First shop around. Start at the RV shows that come around to major cities during the winter. This gives you the freedom to look, look, look with no pressure and no pre-stated requirements. Find out the latest and greatest and if it is vital to your RV experience. Most likely there will be videos to watch about RVing and all kinds of printed material to get you on the road, including where to vacation with your RV.

Next go to your RV dealerships. Make yourself at home in several options. If there are used RVs, check them out as well. You could save half to two thirds of the original price tag and be very happy with your purchase. As with cars, December and January are great times to buy as the dealers want to make room for the new models.

Look for the RVIA Seal that means the RV has been approved in 500 RV specs, including fire, safety, plumbing, gas and electrical system checks set up by the ANSI or American National Standards Institute.

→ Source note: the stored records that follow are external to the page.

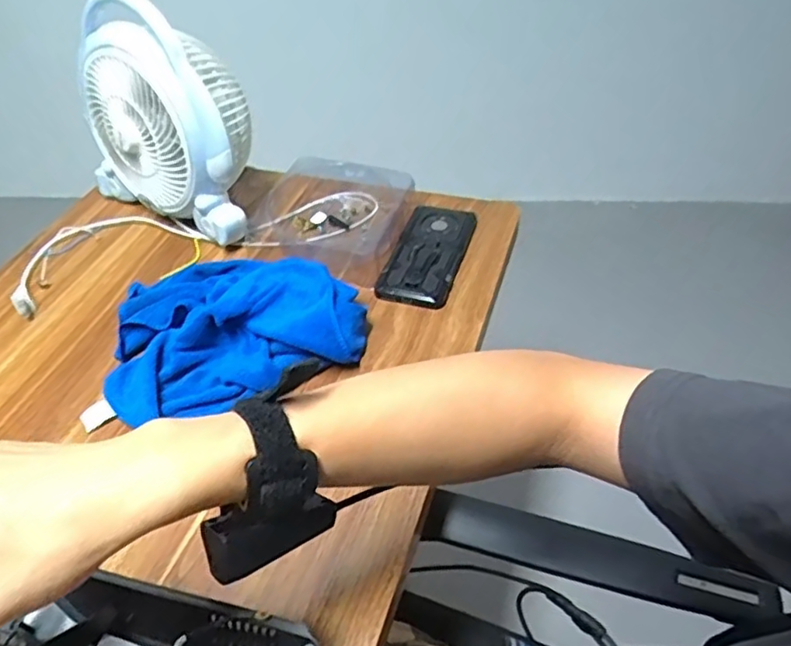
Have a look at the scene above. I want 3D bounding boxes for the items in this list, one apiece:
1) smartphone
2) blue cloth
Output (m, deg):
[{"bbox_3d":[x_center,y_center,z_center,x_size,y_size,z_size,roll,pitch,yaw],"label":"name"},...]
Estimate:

Don't purchase an RV without a lot of research. There are unscrupulous people waiting to profit from your mistake. You are potentially buying a car and a home and the purchase needs to taken as seriously. If you are buying a used RV take a test drive and then check every system in the RV. Flush the toilets, turn on the stove and the faucets. It is very important that you check for leaks as water damage is a very expensive sometimes impossible repair. Dry rot in the wood or water stains inside or out might be indicative of a leak. One RV expert stresses the importance of getting a service record from a dealership, indicating repairs and regular maintenance work done. Automatic transmissions are crucial if you think you will ever sell the RV...most senior citizens want the ease of an automatic. And speaking of transmissions, one RV advocate points to the Allison transmission as the best produced for an RV.